The first spellcheckers were "verifiers" not "correctors"; they offered no suggestions for incorrectly spelled words. This was helpful for typos but it was not so helpful for logical or phonetic errors. The challenge the developers was faced was the difficulty is offering useful suggestions for misspelled words. This requires reducing words to a skeletal form and applying pattern-matching algorithms.

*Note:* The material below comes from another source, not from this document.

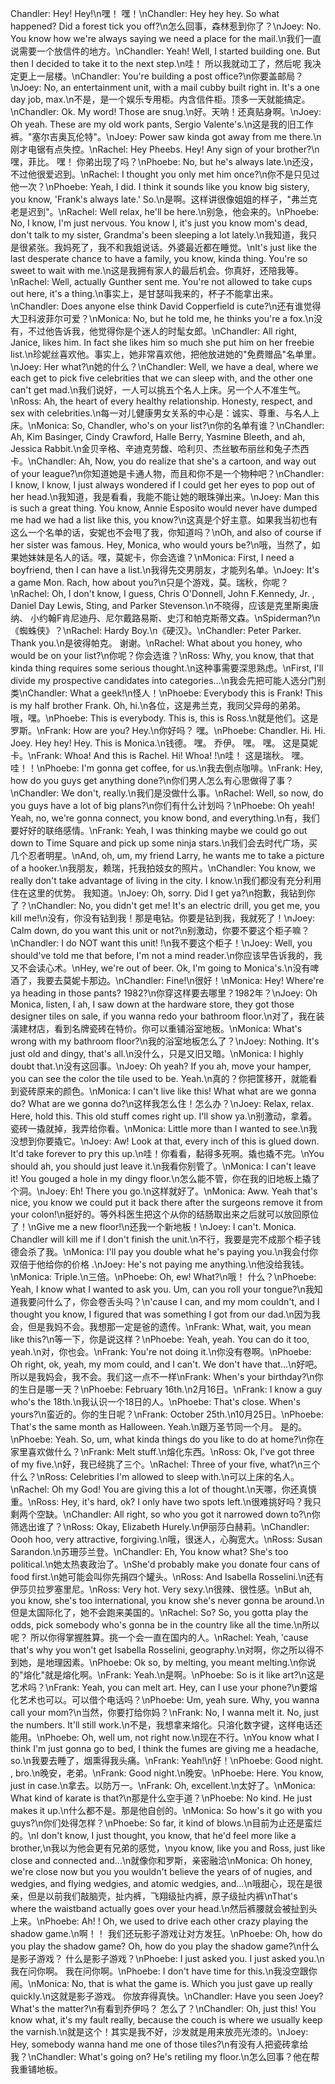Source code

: Chandler: Hey! Hey!\n嘿！ 嘿！\nChandler: Hey hey hey. So what happened? Did a forest tick you off?\n怎么回事，森林惹到你了？\nJoey: No. You know how we're always saying we need a place for the mail.\n我们一直说需要一个放信件的地方。\nChandler: Yeah! Well, I started building one. But then I decided to take it to the next step.\n哇！ 所以我就动工了，然后呢 我决定更上一层楼。\nChandler: You're building a post office?\n你要盖邮局？\nJoey: No, an entertainment unit, with a mail cubby built right in. It's a one day job, max.\n不是，是一个娱乐专用柜。内含信件柜。顶多一天就能搞定。\nChandler: Ok. My word! Those are snug.\n好。天呐！还真贴身啊。\nJoey: Oh yeah. These are my old work pants, Sergio Valente's.\n这是我的旧工作裤。"塞尔吉奥瓦伦特"。\nJoey: Power saw kinda got away from me there.\n刚才电锯有点失控。\nRachel: Hey Pheebs. Hey! Any sign of your brother?\n嘿，菲比。 嘿！ 你弟出现了吗？\nPhoebe: No, but he's always late.\n还没，不过他很爱迟到。\nRachel: I thought you only met him once?\n你不是只见过他一次？\nPhoebe: Yeah, I did. I think it sounds like you know big sistery, you know, 'Frank's always late.' So.\n是啊。这样讲很像姐姐的样子，"弗兰克老是迟到"。\nRachel: Well relax, he'll be here.\n别急，他会来的。\nPhoebe: No, I know, I'm just nervous. You know I, it's just you know mom's dead, don't talk to my sister, Grandma's been sleeping a lot lately.\n我知道，我只是很紧张。我妈死了，我不和我姐说话。外婆最近都在睡觉。\nIt's just like the last desperate chance to have a family, you know, kinda thing. You're so sweet to wait with me.\n这是我拥有家人的最后机会。你真好，还陪我等。\nRachel: Well, actually Gunther sent me. You're not allowed to take cups out here, it's a thing.\n事实上，是甘瑟叫我来的，杯子不能拿出来。\nChandler: Does anyone else think David Copperfield is cute?\n还有谁觉得大卫科波菲尔可爱？\nMonica: No, but he told me, he thinks you're a fox.\n没有，不过他告诉我，他觉得你是个迷人的时髦女郎。\nChandler: All right, Janice, likes him. In fact she likes him so much she put him on her freebie list.\n珍妮丝喜欢他。事实上，她非常喜欢他，把他放进她的"免费赠品"名单里。\nJoey: Her what?\n她的什么？\nChandler: Well, we have a deal, where we each get to pick five celebrities that we can sleep with, and the other one can't get mad.\n我们说好，一人可以挑五个名人上床。另一个人不准生气。\nRoss: Ah, the heart of every healthy relationship. Honesty, respect, and sex with celebrities.\n每一对儿健康男女关系的中心是：诚实、尊重、与名人上床。\nMonica: So, Chandler, who's on your list?\n你的名单有谁？\nChandler: Ah, Kim Basinger, Cindy Crawford, Halle Berry, Yasmine Bleeth, and ah, Jessica Rabbit.\n金贝辛格、辛迪克劳馥、哈利贝、杰丝敏布丽丝和兔子杰西卡。\nChandler: Ah, Now, you do realize that she's a cartoon, and way out of your league?\n你知道她是卡通人物，而且和你不是一个物种吧？\nChandler: I know, I know, I just always wondered if I could get her eyes to pop out of her head.\n我知道，我是看看，我能不能让她的眼珠弹出来。\nJoey: Man this is such a great thing. You know, Annie Esposito would never have dumped me had we had a list like this, you know?\n这真是个好主意。如果我当初也有这么一个名单的话，安妮也不会甩了我，你知道吗？\nOh, and also of course if her sister was famous. Hey, Monica, who would yours be?\n哦，当然了，如果她妹妹是名人的话。嘿，莫妮卡，你会选谁？\nMonica: First, I need a boyfriend, then I can have a list.\n我得先交男朋友，才能列名单。\nJoey: It's a game Mon. Rach, how about you?\n只是个游戏，莫。瑞秋，你呢？\nRachel: Oh, I don't know, I guess, Chris O'Donnell, John F.Kennedy, Jr. , Daniel Day Lewis, Sting, and Parker Stevenson.\n不晓得，应该是克里斯奥唐纳、 小约翰F肯尼迪丹、尼尔戴路易斯、史汀和帕克斯蒂文森。\nSpiderman?\n《蜘蛛侠》？\nRachel: Hardy Boy.\n《硬汉》。\nChandler: Peter Parker. Thank you.\n是彼得帕克。 谢谢。\nRachel: What about you honey, who would be on your list?\n你呢？你会选谁？\nRoss: Why, you know, that that kinda thing requires some serious thought.\n这种事需要深思熟虑。\nFirst, I'll divide my prospective candidates into categories...\n我会先把可能人选分门别类\nChandler: What a geek!\n怪人！\nPhoebe: Everybody this is Frank! This is my half brother Frank. Oh, hi.\n各位，这是弗兰克，我同父异母的弟弟。 哦，嘿。\nPhoebe: This is everybody. This is, this is Ross.\n就是他们。这是罗斯。\nFrank: How are you? Hey.\n你好吗？ 嘿。\nPhoebe: Chandler. Hi. Hi. Joey. Hey hey! Hey. This is Monica.\n钱德。 嘿。 乔伊。 嘿。 嘿。 这是莫妮卡。\nFrank: Whoa! And this is Rachel. Hi! Whoa! !\n哇！ 这是瑞秋。 嘿。 哇！！\nPhoebe: I'm gonna get coffee, for us.\n我去倒点咖啡。\nFrank: Hey, how do you guys get anything done?\n你们男人怎么有心思做得了事？\nChandler: We don't, really.\n我们是没做什么事。\nRachel: Well, so now, do you guys have a lot of big plans?\n你们有什么计划吗？\nPhoebe: Oh yeah! Yeah, no, we're gonna connect, you know bond, and everything.\n有，我们要好好的联络感情。\nFrank: Yeah, I was thinking maybe we could go out down to Time Square and pick up some ninja stars.\n我们会去时代广场，买几个忍者明星。\nAnd, oh, um, my friend Larry, he wants me to take a picture of a hooker.\n我朋友，赖瑞，托我拍妓女的照片。\nChandler: You know, we really don't take advantage of living in the city. I know.\n我们都没有充分利用住在这里的优势。 我知道。\nJoey: Oh, sorry. Did I get ya?\n抱歉，我钻到你了？\nChandler: No, you didn't get me! It's an electric drill, you get me, you kill me!\n没有，你没有钻到我！那是电钻。你要是钻到我，我就死了！\nJoey: Calm down, do you want this unit or not?\n别激动，你要不要这个柜子嘛？\nChandler: I do NOT want this unit! !\n我不要这个柜子！\nJoey: Well, you should've told me that before, I'm not a mind reader.\n你应该早告诉我的，我又不会读心术。\nHey, we're out of beer. Ok, I'm going to Monica's.\n没有啤酒了，我要去莫妮卡那边。\nChandler: Fine!\n很好！\nMonica: Hey! Where're ya heading in those pants? 1982?\n你穿这样要去哪里？1982年？\nJoey: Oh Monica, listen, I ah, I saw down at the hardware store, they got those designer tiles on sale, if you wanna redo your bathroom floor.\n对了，我在装潢建材店，看到名牌瓷砖在特价。你可以重铺浴室地板。\nMonica: What's wrong with my bathroom floor?\n我的浴室地板怎么了？\nJoey: Nothing. It's just old and dingy, that's all.\n没什么，只是又旧又暗。\nMonica: I highly doubt that.\n没有这回事。\nJoey: Oh yeah? If you ah, move your hamper, you can see the color the tile used to be. Yeah.\n真的？你把筐移开，就能看到瓷砖原来的颜色。\nMonica: I can't live like this! What what are we gonna do? What are we gonna do?\n这样我怎么住！怎么办？\nJoey: Relax, relax. Here, hold this. This old stuff comes right up. I'll show ya.\n别激动，拿着。瓷砖一撬就掉，我弄给你看。\nMonica: Little more than I wanted to see.\n我没想到你要撬它。\nJoey: Aw! Look at that, every inch of this is glued down. It'd take forever to pry this up.\n哇！你看看，黏得多死啊。撬也撬不完。\nYou should ah, you should just leave it.\n我看你别管了。\nMonica: I can't leave it! You gouged a hole in my dingy floor.\n怎么能不管，你在我的旧地板上撬了个洞。\nJoey: Eh! There you go.\n这样就好了。\nMonica: Aww. Yeah that's nice, you know we could put it back there after the surgeons remove it from your colon!\n挺好的。等外科医生把这个从你的结肠取出来之后就可以放回原位了！\nGive me a new floor!\n还我一个新地板！\nJoey: l can't. Monica. Chandler will kill me if l don't finish the unit.\n不行，我要是完不成那个柜子钱德会杀了我。\nMonica: l'll pay you double what he's paying you.\n我会付你双倍于他给你的价格 .\nJoey: He's not paying me anything.\n他没给我钱。\nMonica: Triple.\n三倍。\nPhoebe: Oh, ew! What?\n哦！ 什么？\nPhoebe: Yeah, I know what I wanted to ask you. Um, can you roll your tongue?\n我知道我要问什么了，你会卷舌头吗？\n'cause I can, and my mom couldn't, and I thought you know, I figured that was something I got from our dad.\n因为我会，但是我妈不会。我想那一定是爸的遗传。\nFrank: What, wait, you mean like this?\n等一下，你是说这样？\nPhoebe: Yeah, yeah. You can do it too, yeah.\n对，你也会。\nFrank: You're not doing it.\n你没有卷啊。\nPhoebe: Oh right, ok, yeah, my mom could, and I can't. We don't have that...\n好吧。所以是我妈会，我不会。我们这一点不一样\nFrank: When's your birthday?\n你的生日是哪一天？\nPhoebe: February 16th.\n2月16日。\nFrank: I know a guy who's the 18th.\n我认识一个18日的人。\nPhoebe: That's close. When's yours?\n蛮近的。你的生日呢？\nFrank: October 25th.\n10月25日。\nPhoebe: That's the same month as Halloween. Yeah.\n跟万圣节同一个月。 是的。\nPhoebe: Yeah. So, um, what kinda things do you like to do at home?\n你在家里喜欢做什么？\nFrank: Melt stuff.\n熔化东西。\nRoss: Ok, I've got three of my five.\n好，我已经挑了三个。\nRachel: Three of your five, what?\n三个什么？\nRoss: Celebrities I'm allowed to sleep with.\n可以上床的名人。\nRachel: Oh my God! You are giving this a lot of thought.\n天哪，你还真慎重。\nRoss: Hey, it's hard, ok? I only have two spots left.\n很难挑好吗？我只剩两个空缺。\nChandler: All right, so who you got it narrowed down to?\n你筛选出谁了？\nRoss: Okay, Elizabeth Hurely.\n伊丽莎白赫莉。\nChandler: Oooh hoo, very attractive, forgiving.\n哦，很迷人，心胸宽大。\nRoss: Susan Sarandon.\n苏珊莎兰登。\nChandler: Eh, You know what? She's too political.\n她太热衷政治了。\nShe'd probably make you donate four cans of food first.\n她可能会叫你先捐四个罐头。\nRoss: And Isabella Rosselini.\n还有伊莎贝拉罗塞里尼。\nRoss: Very hot. Very sexy.\n很辣、很性感。\nBut ah, you know, she's too international, you know she's never gonna be around.\n但是太国际化了，她不会跑来美国的。\nRachel: So? So, you gotta play the odds, pick somebody who's gonna be in the country like all the time.\n所以呢？ 所以你得掌握胜算。挑一个会一直在国内的人。\nRachel: Yeah, 'cause that's why you won't get Isabella Rosselini, geography.\n对啊，你之所以得不到她，是地理因素。\nPhoebe: Ok so, by melting, you meant melting.\n你说的"熔化"就是熔化啊。\nFrank: Yeah.\n是啊。\nPhoebe: So is it like art?\n这是艺术吗？\nFrank: Yeah, you can melt art. Hey, can I use your phone?\n要熔化艺术也可以。可以借个电话吗？\nPhoebe: Um, yeah sure. Why, you wanna call your mom?\n当然，你要打给你妈？\nFrank: No, I wanna melt it. No, just the numbers. It'll still work.\n不是，我想拿来熔化。只溶化数字键，这样电话还能用。\nPhoebe: Oh, well um, not right now.\n现在不行。\nYou know what I think I'm just gonna go to bed, I think the fumes are giving me a headache, so.\n我要去睡了，烟熏得我头痛。\nFrank: Yeah!\n好！\nPhoebe: Good night. , bro.\n晚安，老弟。\nFrank: Good night.\n晚安。\nPhoebe: Here. You know, just in case.\n拿去。以防万一。\nFrank: Oh, excellent.\n太好了。\nMonica: What kind of karate is that?\n那是什么空手道？\nPhoebe: No kind. He just makes it up.\n什么都不是。那是他自创的。\nMonica: So how's it go with you guys?\n你们处得怎样？\nPhoebe: So far, it kind of blows.\n目前为止还是蛮烂的。\nI don't know, I just thought, you know, that he'd feel more like a brother,\n我以为他会更有兄弟的感觉，\nyou know, like you and Ross, just like close and connected and...\n就像你和罗斯，亲密融洽\nMonica: Oh honey, we're close now but you you wouldn't believe the years of of nugies, and wedgies, and flying wedgies, and atomic wedgies, and...\n哦甜心，现在是很亲，但是以前我们敲脑壳，扯内裤，飞翔级扯内裤，原子级扯内裤\nThat's where the waistband actually goes over your head.\n然后裤腰就会被扯到头上来。\nPhoebe: Ah! ! Oh, we used to drive each other crazy playing the shadow game.\n啊！！ 我们还玩影子游戏让对方发狂。\nPhoebe: Oh, how do you play the shadow game? Oh, how do you play the shadow game?\n什么是影子游戏？ 什么是影子游戏？\nPhoebe: I just asked you. I just asked you.\n我在问你啊。 我在问你啊。\nPhoebe: I don't have time for this.\n我没空跟你闹。\nMonica: No, that is what the game is. Which you just gave up really quickly.\n这就是影子游戏。 你放弃得真快。\nChandler: Have you seen Joey? What's the matter?\n有看到乔伊吗？ 怎么了？\nChandler: Oh, just this! You know what, it's my fault really, because the couch is where we usually keep the varnish.\n就是这个！其实是我不好，沙发就是用来放亮光漆的。\nJoey: Hey, somebody wanna hand me one of those tiles?\n有没有人把瓷砖拿给我？\nChandler: What's going on? He's retiling my floor.\n怎么回事？他在帮我重铺地板。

It might seen logical that where spellchecking dictionaries are concerned, "the bigger the better". In practice however, an optimal size for English appears to be around 90,000 entries. More than that, incorrectly spelled words may be skipped because they are mistaken for others. Hypothetically speaking, for example, a linguist might determine in the basis of corpus linguistics that the word baht is more frequently a misspelling of bath or bat than a reference to the Thai currency. Hence, it would be more useful if baht is recognized as a incorrectly spelled word and not included in the wordlist.

The first MS DOS spellcheckers were mostly used in proofing mode from within wordprocessing packages. After preparing a document, a user scanned the text looking for misspellings. Later, however, batch processing was offered in such packages as Oracle's shortlived CoAuthor. This allowed a user to view the results after a document was processed and only correct the words which he or she knew to be wrong. When memory and processing power became abundant, spellchecking was performed in the background in an interactive way, such as has been the case with Microsoft Word since Word 97.

In recent years, spellcheckers have become increasingly sophisticated; some are now capable of recognizing simple grammatical errors. However, even at their best, they rarely catch all the errors in a text (such as homonym errors) and will inevitably flag neologisms and foreign words as misspellings.